Task goal:
Please transcribe all of the entries exactly, leaving out any images.

Materials provided:
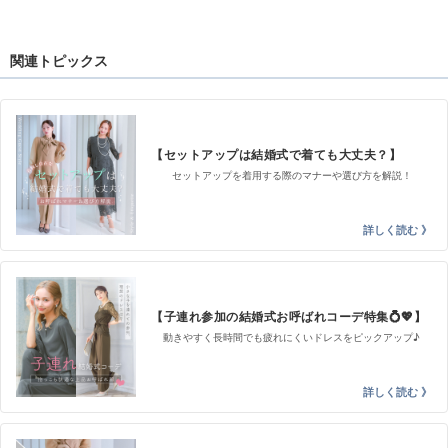
関連トピックス
【セットアップは結婚式で着ても大丈夫？】
セットアップを着用する際のマナーや選び方を解説！
【子連れ参加の結婚式お呼ばれコーデ特集💍💖】
動きやすく長時間でも疲れにくいドレスをピックアップ♪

Answer space:
関連トピックス
【セットアップは結婚式で着ても大丈夫？】
セットアップを着用する際のマナーや選び方を解説！
【子連れ参加の結婚式お呼ばれコーデ特集💍💖】
動きやすく長時間でも疲れにくいドレスをピックアップ♪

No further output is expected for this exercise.